No one here hates you, but a lot of people are running out of sympathy.

Quote:
Though I as well see that having not left yet is a major cause, I see an even greater cause that effects more than just my marraige. What I see is a girl who is making the same mistake over and over and that mistake is me constantly hoping for the silver lining in every situation. I get treated bad and I want to leave but then he does something good and I hold onto it like there's no tommorrow


In the last few years you've learned to talk in depth about your miserable marriage. You don't want to leave. You don't seem to want to change. You want to talk about how mean everyone (including A2K posters) is to you.
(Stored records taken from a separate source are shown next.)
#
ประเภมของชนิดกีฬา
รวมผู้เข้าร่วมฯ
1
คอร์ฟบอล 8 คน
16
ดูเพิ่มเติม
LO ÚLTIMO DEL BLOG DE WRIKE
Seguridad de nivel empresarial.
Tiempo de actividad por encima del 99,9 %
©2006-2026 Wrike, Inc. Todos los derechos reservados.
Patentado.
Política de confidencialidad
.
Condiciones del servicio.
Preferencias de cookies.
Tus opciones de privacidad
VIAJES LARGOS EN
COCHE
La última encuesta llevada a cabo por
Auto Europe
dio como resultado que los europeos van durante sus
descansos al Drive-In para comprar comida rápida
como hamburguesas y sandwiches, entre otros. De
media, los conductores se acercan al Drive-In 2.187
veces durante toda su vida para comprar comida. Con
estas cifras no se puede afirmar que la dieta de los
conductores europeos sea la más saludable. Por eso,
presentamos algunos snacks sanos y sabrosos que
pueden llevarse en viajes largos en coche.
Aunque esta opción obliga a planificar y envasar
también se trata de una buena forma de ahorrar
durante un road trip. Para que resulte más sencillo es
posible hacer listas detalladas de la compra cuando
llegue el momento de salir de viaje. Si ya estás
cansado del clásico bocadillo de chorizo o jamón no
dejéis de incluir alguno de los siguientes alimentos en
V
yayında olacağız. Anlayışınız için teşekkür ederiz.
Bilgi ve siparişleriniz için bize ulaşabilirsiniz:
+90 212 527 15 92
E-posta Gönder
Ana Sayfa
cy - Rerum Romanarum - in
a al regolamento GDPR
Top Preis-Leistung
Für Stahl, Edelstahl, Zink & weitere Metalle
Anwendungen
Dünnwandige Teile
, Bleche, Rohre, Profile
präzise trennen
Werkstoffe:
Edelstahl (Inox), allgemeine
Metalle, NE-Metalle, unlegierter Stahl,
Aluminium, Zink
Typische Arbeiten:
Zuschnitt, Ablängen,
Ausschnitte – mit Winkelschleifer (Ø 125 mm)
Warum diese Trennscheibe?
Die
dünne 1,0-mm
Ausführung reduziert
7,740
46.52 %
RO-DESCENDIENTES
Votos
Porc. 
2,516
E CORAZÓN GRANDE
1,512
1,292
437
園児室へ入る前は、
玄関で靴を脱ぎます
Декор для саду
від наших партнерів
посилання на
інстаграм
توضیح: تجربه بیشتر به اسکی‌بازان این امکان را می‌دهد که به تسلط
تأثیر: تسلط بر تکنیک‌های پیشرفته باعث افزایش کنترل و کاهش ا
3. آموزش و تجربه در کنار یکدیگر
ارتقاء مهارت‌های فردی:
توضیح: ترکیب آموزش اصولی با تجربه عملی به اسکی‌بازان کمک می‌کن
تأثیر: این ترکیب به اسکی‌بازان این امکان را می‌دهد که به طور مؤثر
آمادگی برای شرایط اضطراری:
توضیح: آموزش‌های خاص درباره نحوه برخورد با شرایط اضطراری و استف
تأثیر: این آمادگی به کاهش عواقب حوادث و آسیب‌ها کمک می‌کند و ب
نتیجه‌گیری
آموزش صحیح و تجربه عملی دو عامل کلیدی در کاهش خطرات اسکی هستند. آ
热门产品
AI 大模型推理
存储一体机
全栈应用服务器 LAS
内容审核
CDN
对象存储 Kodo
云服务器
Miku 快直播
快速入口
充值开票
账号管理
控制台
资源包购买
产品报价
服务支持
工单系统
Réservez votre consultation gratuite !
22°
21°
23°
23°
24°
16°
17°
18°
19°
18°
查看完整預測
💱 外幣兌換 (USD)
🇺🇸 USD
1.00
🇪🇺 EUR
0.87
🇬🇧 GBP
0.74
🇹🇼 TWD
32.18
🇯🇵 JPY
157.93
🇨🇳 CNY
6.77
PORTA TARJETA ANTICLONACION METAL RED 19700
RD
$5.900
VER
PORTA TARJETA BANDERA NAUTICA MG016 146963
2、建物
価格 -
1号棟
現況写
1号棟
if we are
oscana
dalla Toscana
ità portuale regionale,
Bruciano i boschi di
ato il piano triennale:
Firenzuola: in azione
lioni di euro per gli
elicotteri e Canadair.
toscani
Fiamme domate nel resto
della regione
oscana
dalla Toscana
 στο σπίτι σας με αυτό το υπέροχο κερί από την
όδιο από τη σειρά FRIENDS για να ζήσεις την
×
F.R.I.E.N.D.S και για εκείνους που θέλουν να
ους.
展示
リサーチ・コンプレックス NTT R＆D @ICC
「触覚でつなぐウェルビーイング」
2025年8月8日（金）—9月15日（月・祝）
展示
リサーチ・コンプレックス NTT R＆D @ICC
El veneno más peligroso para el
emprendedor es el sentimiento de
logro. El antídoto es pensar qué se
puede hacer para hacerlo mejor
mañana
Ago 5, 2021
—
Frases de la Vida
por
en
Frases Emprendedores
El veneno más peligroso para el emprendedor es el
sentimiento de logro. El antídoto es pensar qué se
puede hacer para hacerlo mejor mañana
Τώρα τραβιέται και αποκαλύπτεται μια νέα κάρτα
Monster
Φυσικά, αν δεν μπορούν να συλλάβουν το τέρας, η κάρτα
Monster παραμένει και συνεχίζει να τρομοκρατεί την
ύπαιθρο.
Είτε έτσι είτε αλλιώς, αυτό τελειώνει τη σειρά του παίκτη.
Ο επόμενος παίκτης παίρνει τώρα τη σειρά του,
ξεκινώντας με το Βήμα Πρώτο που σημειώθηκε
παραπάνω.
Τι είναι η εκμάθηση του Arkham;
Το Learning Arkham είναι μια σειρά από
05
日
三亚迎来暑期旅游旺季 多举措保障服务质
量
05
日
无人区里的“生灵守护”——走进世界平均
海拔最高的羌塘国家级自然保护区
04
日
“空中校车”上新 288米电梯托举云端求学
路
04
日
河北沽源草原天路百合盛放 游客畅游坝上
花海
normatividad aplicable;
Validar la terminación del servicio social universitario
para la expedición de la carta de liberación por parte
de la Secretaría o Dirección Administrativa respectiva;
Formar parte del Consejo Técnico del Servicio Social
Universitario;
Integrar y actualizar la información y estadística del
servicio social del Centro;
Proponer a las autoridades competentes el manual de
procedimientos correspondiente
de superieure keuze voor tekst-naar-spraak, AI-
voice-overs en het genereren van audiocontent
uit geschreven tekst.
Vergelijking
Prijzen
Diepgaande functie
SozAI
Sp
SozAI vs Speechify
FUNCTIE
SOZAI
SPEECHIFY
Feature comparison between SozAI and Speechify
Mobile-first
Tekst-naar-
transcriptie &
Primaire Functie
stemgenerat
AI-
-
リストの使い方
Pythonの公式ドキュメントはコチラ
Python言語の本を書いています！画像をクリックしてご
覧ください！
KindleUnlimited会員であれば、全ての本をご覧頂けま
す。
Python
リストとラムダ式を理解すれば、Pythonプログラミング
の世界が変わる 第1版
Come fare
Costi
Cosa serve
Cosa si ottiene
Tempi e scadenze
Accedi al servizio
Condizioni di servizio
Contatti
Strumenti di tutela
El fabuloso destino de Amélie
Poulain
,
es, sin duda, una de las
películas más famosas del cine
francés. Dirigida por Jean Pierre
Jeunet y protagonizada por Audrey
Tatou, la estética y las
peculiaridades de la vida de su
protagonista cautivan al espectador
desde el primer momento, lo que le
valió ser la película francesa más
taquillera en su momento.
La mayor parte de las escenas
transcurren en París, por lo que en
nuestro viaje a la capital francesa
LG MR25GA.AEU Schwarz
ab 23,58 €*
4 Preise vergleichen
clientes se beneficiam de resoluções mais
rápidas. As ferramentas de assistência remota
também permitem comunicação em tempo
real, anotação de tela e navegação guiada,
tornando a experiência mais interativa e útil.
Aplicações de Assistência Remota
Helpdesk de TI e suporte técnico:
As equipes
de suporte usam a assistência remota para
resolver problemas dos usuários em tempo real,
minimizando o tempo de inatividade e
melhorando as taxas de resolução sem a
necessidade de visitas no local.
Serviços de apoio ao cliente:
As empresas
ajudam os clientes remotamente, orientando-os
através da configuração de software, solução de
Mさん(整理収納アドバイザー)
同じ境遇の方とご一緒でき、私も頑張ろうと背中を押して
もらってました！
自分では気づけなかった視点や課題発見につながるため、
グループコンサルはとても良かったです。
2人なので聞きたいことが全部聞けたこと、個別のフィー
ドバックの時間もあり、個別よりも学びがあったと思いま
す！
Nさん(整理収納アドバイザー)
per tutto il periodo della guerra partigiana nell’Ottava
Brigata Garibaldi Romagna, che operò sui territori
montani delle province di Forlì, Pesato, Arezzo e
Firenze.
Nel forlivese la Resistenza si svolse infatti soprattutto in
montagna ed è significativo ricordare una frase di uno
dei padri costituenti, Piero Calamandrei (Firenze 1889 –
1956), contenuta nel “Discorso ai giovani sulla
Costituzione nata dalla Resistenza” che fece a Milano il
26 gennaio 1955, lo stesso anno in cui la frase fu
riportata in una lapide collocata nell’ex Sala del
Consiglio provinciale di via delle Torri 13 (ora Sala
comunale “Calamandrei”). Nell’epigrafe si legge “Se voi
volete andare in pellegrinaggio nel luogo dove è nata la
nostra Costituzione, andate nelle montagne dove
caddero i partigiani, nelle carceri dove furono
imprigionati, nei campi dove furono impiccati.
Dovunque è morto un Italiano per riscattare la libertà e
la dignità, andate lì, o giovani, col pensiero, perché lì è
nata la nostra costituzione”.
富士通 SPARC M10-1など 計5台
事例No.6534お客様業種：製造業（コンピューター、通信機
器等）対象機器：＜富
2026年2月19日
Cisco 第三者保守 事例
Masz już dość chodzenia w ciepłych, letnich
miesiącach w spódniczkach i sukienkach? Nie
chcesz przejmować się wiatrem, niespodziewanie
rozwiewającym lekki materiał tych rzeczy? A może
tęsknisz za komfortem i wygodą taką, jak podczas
Nothing is ever your fault.

The closest you get to assuming responsibility for your actions is to talk about your parents' unhappy marriage.

You have an abusive husband.

You choose to stay with this abusive husband.

You complain bitterly about this abusive husband.

You ask for advice.

Then you ignore the advice and repeat all the complaints.

Your husband is not going to turn into Prince Charming. A Strange Prince Charming is not going to ride up on a white horse to save you. If you want a happy life, you are going to have to create some happy circumstances for yourself.

Good luck.
0 Replies
 
Chai
 
  1  
Reply Thu 29 Mar, 2007 03:08 pm
I've said it before....

Histrionic Personality Disorder

I'm saying it again.



me, Me, ME!!!!



After realizing this, it's actually quite entertaining watching this.